In petrol and E85, only small differences were found between the two coatings with respect to friction and counter surface wear. However, DLC W caused slightly higher wear in both fuels and the friction was more unstable within single tests. The coated surfaces were hardly worn with the exception of some scratches. These scratches were clearly deeper on the DLC W. Adding petrol or E85 to the contact, made the friction very unstable. This could be due to the high evaporation rate, affecting the amount of liquid being dragged with the contact. Alternatively, the variations are a sign of the formation and removal of an unstable sensitive tribofilm, in this system.

Conclusion

Adding a softer top coating containing tungsten to the DLC structure seems to enable the formation of WS₂ in the contact when sliding in diesel, and most prominently in FAME, probably by extracting sulphur from the fuel and binding it to tungsten that transfers to the counter surface. Since this only occurs on small local areas of the contact (possibly due to the low sulphur content and the roughness of the contact), the effect on the friction is often minimal. However, in some tests involving sliding in FAME the friction has been significantly reduced, indicating a possibility to further optimise that system. The local presence of WS₂ was shown to coincide with a dramatic reduction of the counter surface wear. The films were far from fully covering and very thin, making them problematic to identify. The films are believed to form in positions of high contact pressure, but this has not been clearly shown.

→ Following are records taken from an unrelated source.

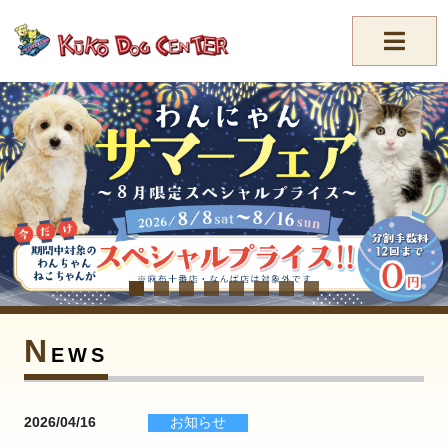
//-->
N
EWS
2026/04/16
お知らせ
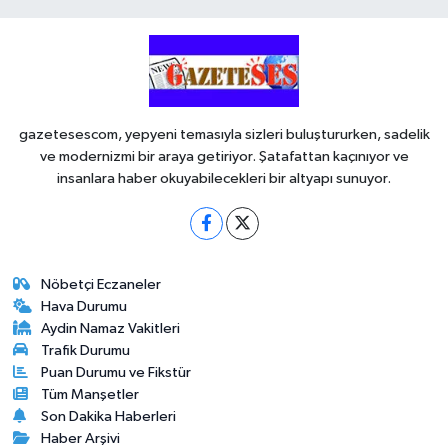
gazetesescom, yepyeni temasıyla sizleri buluştururken, sadelik
ve modernizmi bir araya getiriyor. Şatafattan kaçınıyor ve
insanlara haber okuyabilecekleri bir altyapı sunuyor.
Nöbetçi Eczaneler
Hava Durumu
Aydin Namaz Vakitleri
Trafik Durumu
Puan Durumu ve Fikstür
Tüm Manşetler
Son Dakika Haberleri
Haber Arşivi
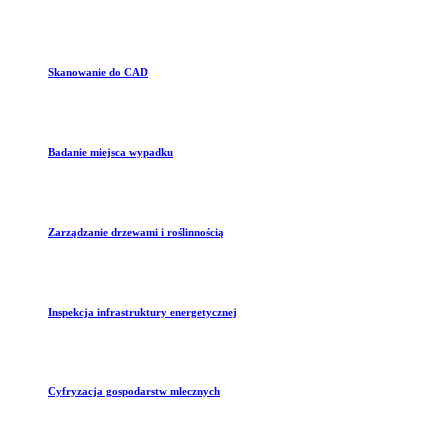
Skanowanie do CAD
Badanie miejsca wypadku
Zarządzanie drzewami i roślinnością
Inspekcja infrastruktury energetycznej
Cyfryzacja gospodarstw mlecznych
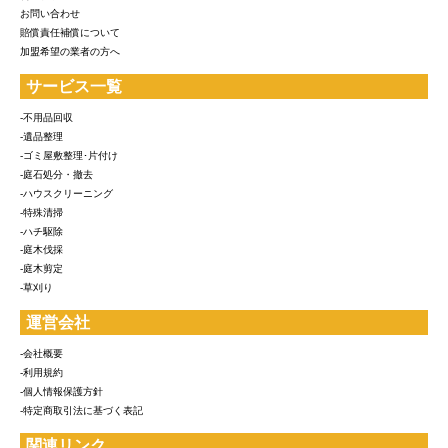
お問い合わせ
賠償責任補償について
加盟希望の業者の方へ
サービス一覧
-不用品回収
-遺品整理
-ゴミ屋敷整理･片付け
-庭石処分・撤去
-ハウスクリーニング
-特殊清掃
-ハチ駆除
-庭木伐採
-庭木剪定
-草刈り
運営会社
-会社概要
-利用規約
-個人情報保護方針
-特定商取引法に基づく表記
関連リンク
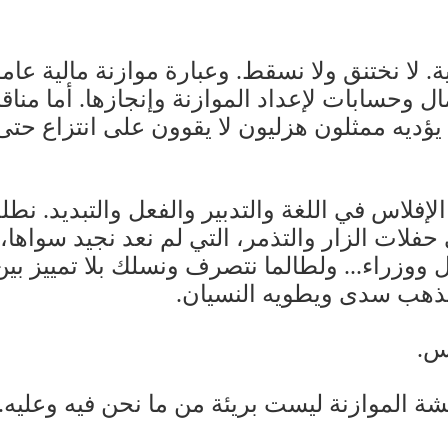
ية. لا نختنق ولا نسقط. وعبارة موازنة مالية عا
مال وحسابات لإعداد الموازنة وإنجازها. أما م
يؤديه ممثلون هزليون لا يقوون على انتزاع حت
إفلاس في اللغة والتدبير والفعل والتبديد. نطل
ي حفلات الزار والتذمر، التي لم نعد نجيد سوا
زراء... ولطالما نتصرف ونسلك بلا تمييز بين ا
ويذهب سدى ويطويه النسيان.
اس.
الموازنة ليست بريئة من ما نحن فيه وعليه.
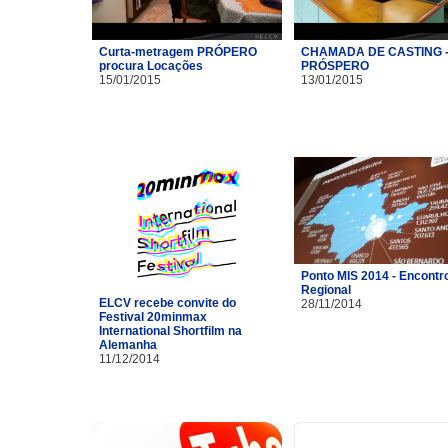
Curta-metragem PRÓPERO
CHAMADA DE CASTING 
procura Locações
PRÓSPERO
15/01/2015
13/01/2015
Ponto MIS 2014 - Encontr
Regional
ELCV recebe convite do
28/11/2014
Festival 20minmax
International Shortfilm na
Alemanha
11/12/2014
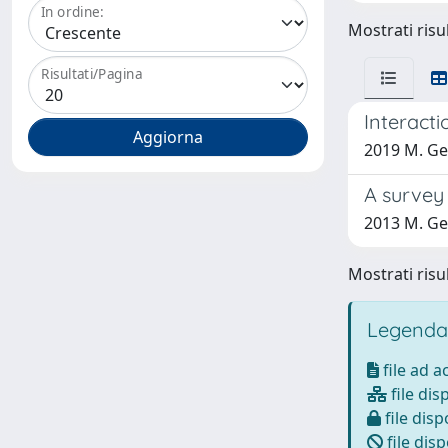
In ordine:
Mostrati risul
Risultati/Pagina
Interact
2019 M. Ger
A survey
2013 M. Ger
Mostrati risul
Legenda
file ad 
file dis
file disp
file disp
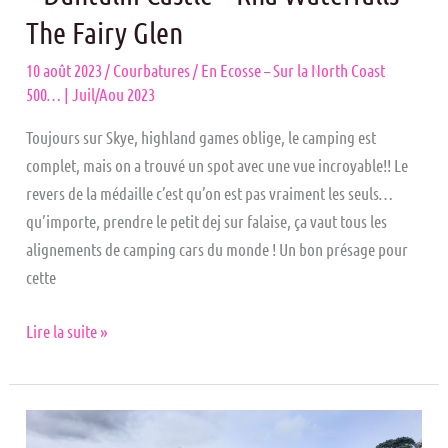
The Fairy Glen
10 août 2023
/
Courbatures
/
En Ecosse – Sur la North Coast
500… | Juil/Aou 2023
Toujours sur Skye, highland games oblige, le camping est
complet, mais on a trouvé un spot avec une vue incroyable!! Le
revers de la médaille c’est qu’on est pas vraiment les seuls…
qu’importe, prendre le petit dej sur falaise, ça vaut tous les
alignements de camping cars du monde ! Un bon présage pour
cette
Lire la suite »
SKYE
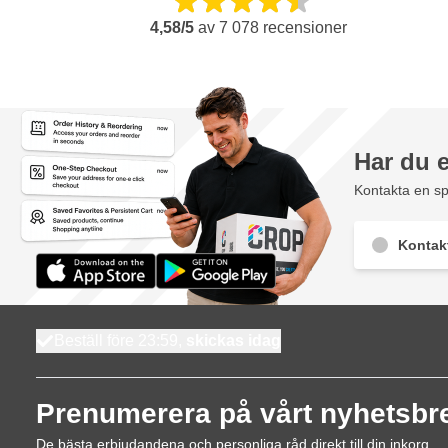
4,58/5
av
7 078
recensioner
Har du 
Kontakta en sp
Kontak
Beställ före 23:59,
skickas idag
Prenumerera på vårt nyhetsbr
De bästa erbjudandena och personliga råd direkt till din inkorg.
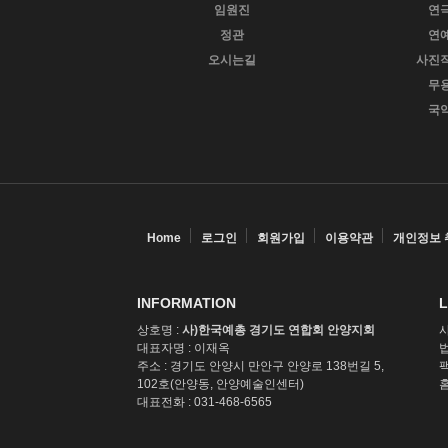
임원진
연
정관
연
오시는길
사진
무
국
Home
로그인
회원가입
이용약관
개인정보 
INFORMATION
L
상호명 :
사)한국예총 경기도 연합회 안양지회
사
대표자명 : 이재옥
법
주소 : 경기도 안양시 만안구 안양로 138번길 5,
팩
102호(안양동, 안양예술인센터)
홈
대표전화 : 031-468-6565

The DLC C coating containing a hydrogenated amorphous carbon top layer was more aggressive to the counter surface when sliding in diesel and FAME. Here, a layer of Fe₂O₃ was found on the steel ball surfaces. In these fuels, the DLC W clearly improved the tribological properties and limited the wear of the counter surfaces.

The DLC with a W doped top layer caused significantly less wear of the uncoated counter surface in two of the fuels. This result indicates the huge potential in developing DLC coatings with chemistries that promote formation of beneficial tribofilms and demote the formation of detrimental films, under the specific prevailing conditions.

The type of fuel had a strong influence on the wear rate of the steel parts that slid against the two DLC types.

It is once again clear that DLCs are not inert and that different coating chemistries should be evaluated when developing for different conditions.